An Earthen Roof
- As an architectural element, the contemporary green roof can be seen to have evolved from the Corbusian displacement of land from a building plot to its roof-as-garden. This element also draws a lineage from a more recent understanding of ground as a built piece of architecture itself, as illustrated in the collection of projects in Stan Allen’s Landform Building. The imageability of the green roof has also come to be known in popular culture as a product for ‘sustainability’ and is marketed to society as such.
- The socio-corporate image of the green roof has shifted from the picturesque garden to a compensatory performance of technology.

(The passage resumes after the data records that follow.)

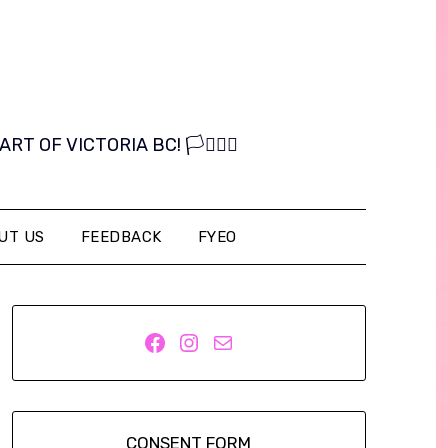
OF VICTORIA BC! 🏳️‍⚧️🏳️‍🌈
UT US
FEEDBACK
FYEO
Facebook
Instagram
Mail
CONSENT FORM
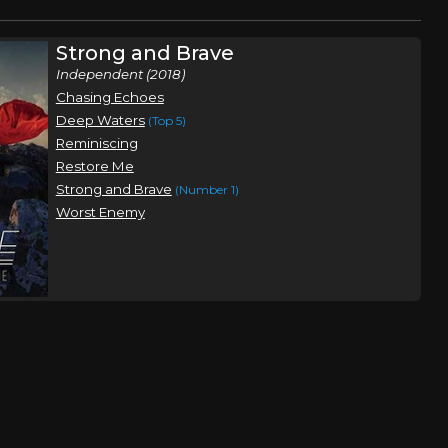
Strong and Brave
Independent (2018)
Chasing Echoes
Deep Waters
(Top 5)
Reminiscing
Restore Me
Strong and Brave
(Number 1)
Worst Enemy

This roof element shifted conceptually from a ‘cap’ to a ground-becoming-roof. In this project, I draw on the green roof’s dualistic identity as both roof and ground – extending the ‘territory’ of the green roof to that of the earth; understood materially as a plant-life/soil assemblage, and spatially as the sectional continuity from roof/ground to ceiling plane.
- Five techniques trace material consequences of the morphological character of the green-roof's imagability.
1. Erosion of green roof topsoil, infiltrating the structure meant to exclude ‘the elements’
2. Exposing root structures as experiential architectures
3. Slow and variable compaction rates
4. Exploiting angles of repose
5. Translation of the iconicity of ‘green roof’ to an imagining of ‘earth membrane’.
- These techniques enhance a dialogic relationship of built structure, landscape, environment, and imageability through sectional reveals of the ground-roof at the façade. The element, detailed in four parts, is deployed with spatial and enviro-temporal effects of accumulation and entropy, deconstructing our relationship with a traversable, planted substrate, the earth’s ‘natural’ surface, and a conception of the green roof ex situ to architecture’s formal and material compositions.